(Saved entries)
● ● ● ● ●

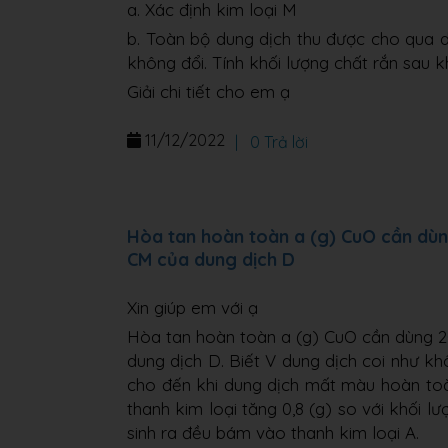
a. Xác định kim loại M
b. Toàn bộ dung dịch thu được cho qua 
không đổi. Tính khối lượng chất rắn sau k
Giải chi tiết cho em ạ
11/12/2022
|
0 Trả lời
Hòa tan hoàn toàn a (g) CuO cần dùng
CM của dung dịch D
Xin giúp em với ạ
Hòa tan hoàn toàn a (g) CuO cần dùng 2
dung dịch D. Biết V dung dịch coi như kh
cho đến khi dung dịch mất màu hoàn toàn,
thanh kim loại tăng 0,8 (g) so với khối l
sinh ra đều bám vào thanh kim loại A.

● ● ● ● ●

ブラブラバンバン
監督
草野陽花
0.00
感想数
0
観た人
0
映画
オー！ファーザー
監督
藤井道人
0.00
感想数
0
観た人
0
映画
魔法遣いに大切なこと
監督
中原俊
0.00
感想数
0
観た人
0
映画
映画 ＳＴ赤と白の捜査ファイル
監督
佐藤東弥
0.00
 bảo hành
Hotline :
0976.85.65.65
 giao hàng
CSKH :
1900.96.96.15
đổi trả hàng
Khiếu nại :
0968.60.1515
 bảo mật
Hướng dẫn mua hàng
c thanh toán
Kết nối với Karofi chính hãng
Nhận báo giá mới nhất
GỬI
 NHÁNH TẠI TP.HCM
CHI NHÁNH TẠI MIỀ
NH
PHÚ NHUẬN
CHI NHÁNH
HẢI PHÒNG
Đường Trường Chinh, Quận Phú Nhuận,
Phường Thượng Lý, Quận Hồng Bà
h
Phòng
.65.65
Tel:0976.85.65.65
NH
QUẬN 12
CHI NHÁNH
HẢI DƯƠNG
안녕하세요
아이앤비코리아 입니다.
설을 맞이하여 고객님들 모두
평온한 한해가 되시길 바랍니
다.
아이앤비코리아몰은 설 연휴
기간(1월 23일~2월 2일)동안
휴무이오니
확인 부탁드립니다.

● ● ● ● ●

What to produce:
The answer must consist of every line from the entries that holds the string "thanh".

Worked solution:
thanh kim loại tăng 0,8 (g) so với khối l
sinh ra đều bám vào thanh kim loại A.
c thanh toán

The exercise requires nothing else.